**Excerpted passage**

One of those stings related to the celebrated Tomato Tins investigation of 2007, that resulted in a world-record seizure of 15 million ecstasy pills concealed in cans of the fruit shipped from Naples, Italy.

Karam pleaded not guilty to all charges.

Rob Karam may be the first major criminal to walk free because of the Lawyer X scandal.
Rob Karam may be the first major criminal to walk free because of the Lawyer X scandal.

His case on appeal rests on a simple principle: that a defence lawyer cannot also be a police informer. He is hoping to be freed within months.

Those watching his case include the Calabrian mafia boss who led the Tomato Tins syndicate, Pasquale “Pat” Barbaro.

He is expected to file his own appeal within weeks.

Others in the 33-strong syndicate, such as John Higgs, who founded the Black Uhlans bikie gang, have also engaged lawyers.

Tony Mokbel, who has been sentenced over separate offences to serve 30 years’ jail, with a minimum of 22 years before becoming eligible for parole, also lodged an appeal on December 7 last year.

The Herald Sun learned more than four years ago — but was prevented from revealing it at the time — that Lawyer X was also informing on the so-called “Secret Seven’’, a syndicate of drug traffickers and drug cooks led by Mokbel.

John Higgs.
John Higgs.

The “Secret Seven’’, identified in an Independent Broad-based Anti-Corruption Commission report, were all convicted of serious crimes.

Members of Mokbel’s broader empire — dubbed “The Company” — could also launch cases.

**Recorded data**
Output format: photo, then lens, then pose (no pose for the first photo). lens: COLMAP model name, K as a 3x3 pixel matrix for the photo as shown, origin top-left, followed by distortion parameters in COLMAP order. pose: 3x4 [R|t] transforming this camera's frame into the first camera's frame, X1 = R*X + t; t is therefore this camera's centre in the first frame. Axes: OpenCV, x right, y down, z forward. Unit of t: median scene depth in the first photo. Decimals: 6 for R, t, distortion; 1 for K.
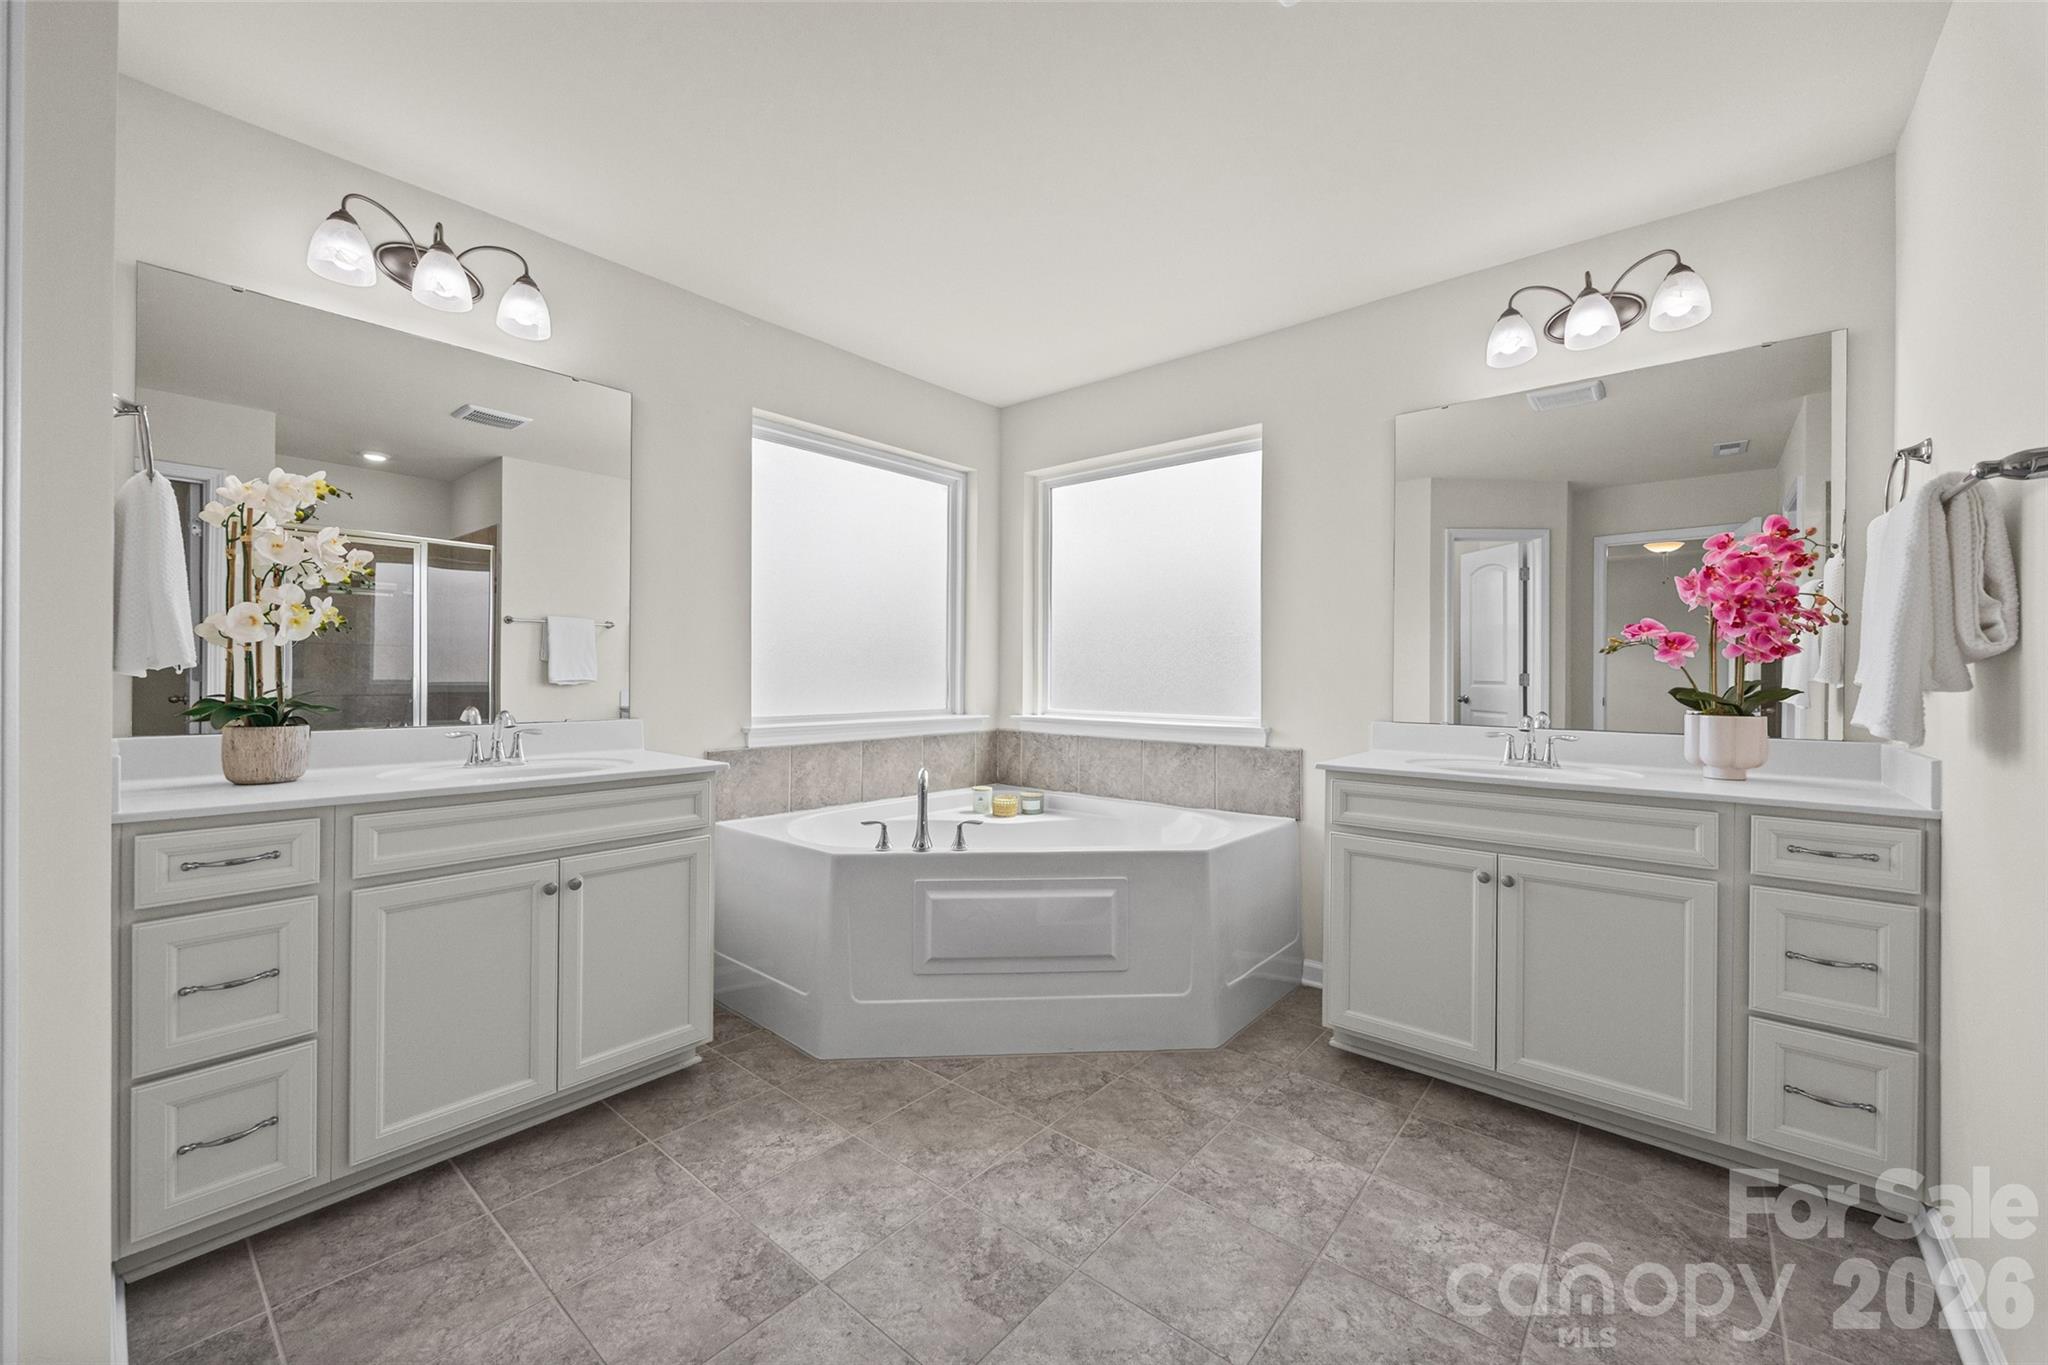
lens RADIAL K [[793.2, 0, 1015.6], [0, 793.2, 659.1], [0, 0, 1]] dist [0.000049, -0.000101]
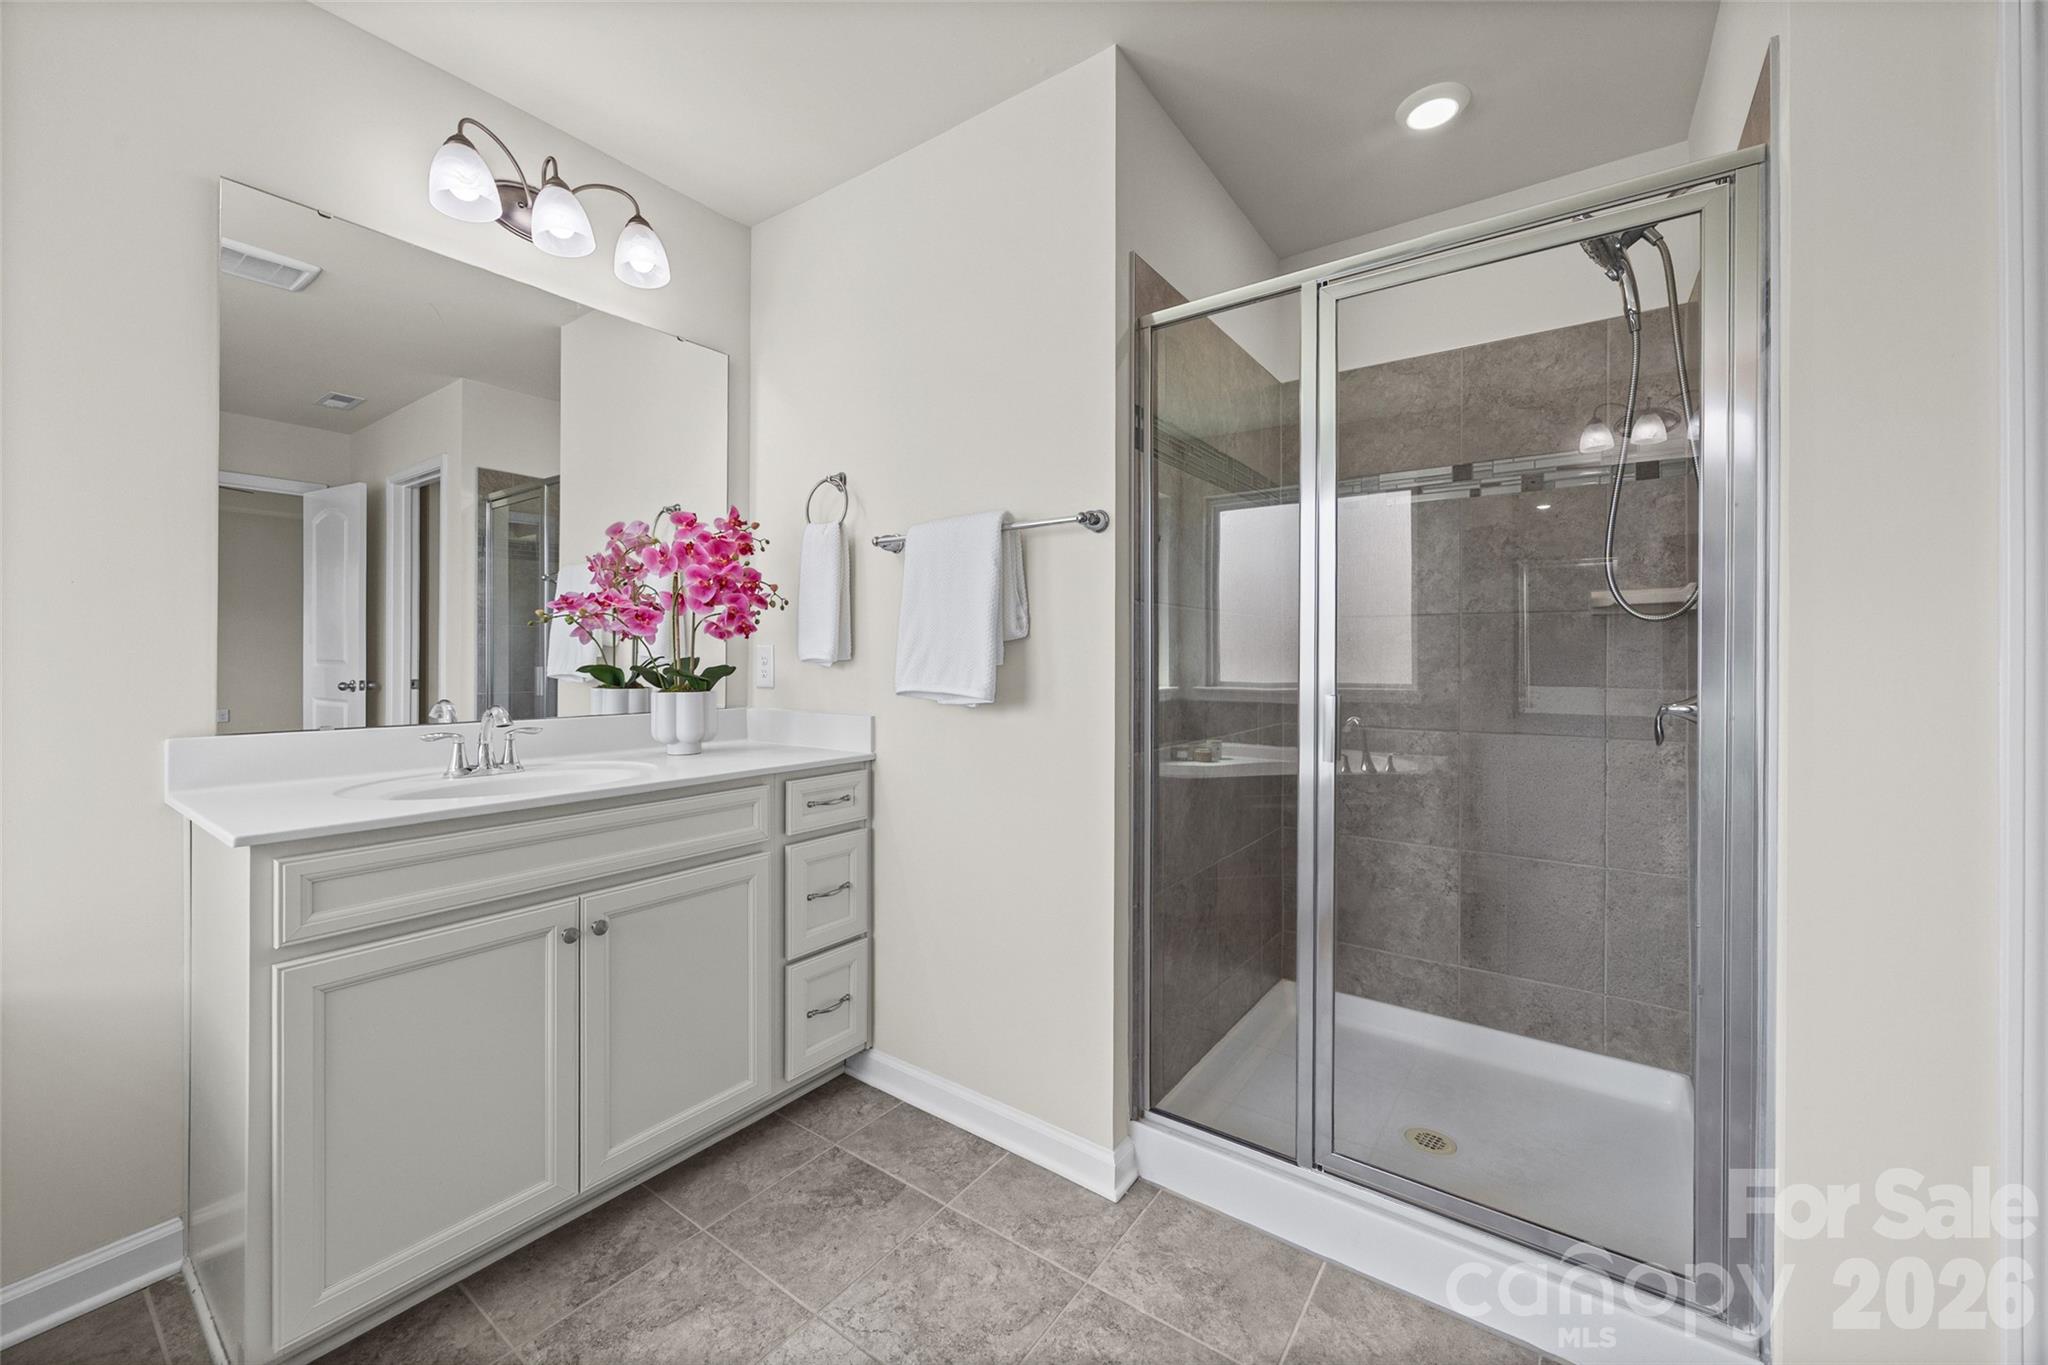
lens RADIAL K [[793.2, 0, 1015.6], [0, 793.2, 659.1], [0, 0, 1]] dist [0.000049, -0.000101]
pose [[-0.079119, -0.007959, 0.996833, -0.163221], [-0.022462, 0.999728, 0.006199, 0.014419], [-0.996612, -0.021900, -0.079276, 0.720763]]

**Task set**
(a) Transcribe the part of the Lawyer X excerpt starting at "Others in the" and ending at "led by Mokbel.".
(b) For each statement, answer yes or no on whether it agrees with the Lawyer X excerpt, and quote the words from the excerpt that decide it. (i) The Tomato Tins seizure involved 15 million ecstasy pills hidden in cans shipped from Naples. (ii) Karam pleaded guilty to some of the charges. (iii) Mokbel lodged an appeal on December 7 last year.

**Task results**
(a)
Others in the 33-strong syndicate, such as John Higgs, who founded the Black Uhlans bikie gang, have also engaged lawyers.

Tony Mokbel, who has been sentenced over separate offences to serve 30 years’ jail, with a minimum of 22 years before becoming eligible for parole, also lodged an appeal on December 7 last year.

The Herald Sun learned more than four years ago — but was prevented from revealing it at the time — that Lawyer X was also informing on the so-called “Secret Seven’’, a syndicate of drug traffickers and drug cooks led by Mokbel.

(b)
(i) Yes: "a world-record seizure of 15 million ecstasy pills concealed in cans of the fruit shipped from Naples, Italy."
(ii) No: "Karam pleaded not guilty to all charges."
(iii) Yes: "also lodged an appeal on December 7 last year."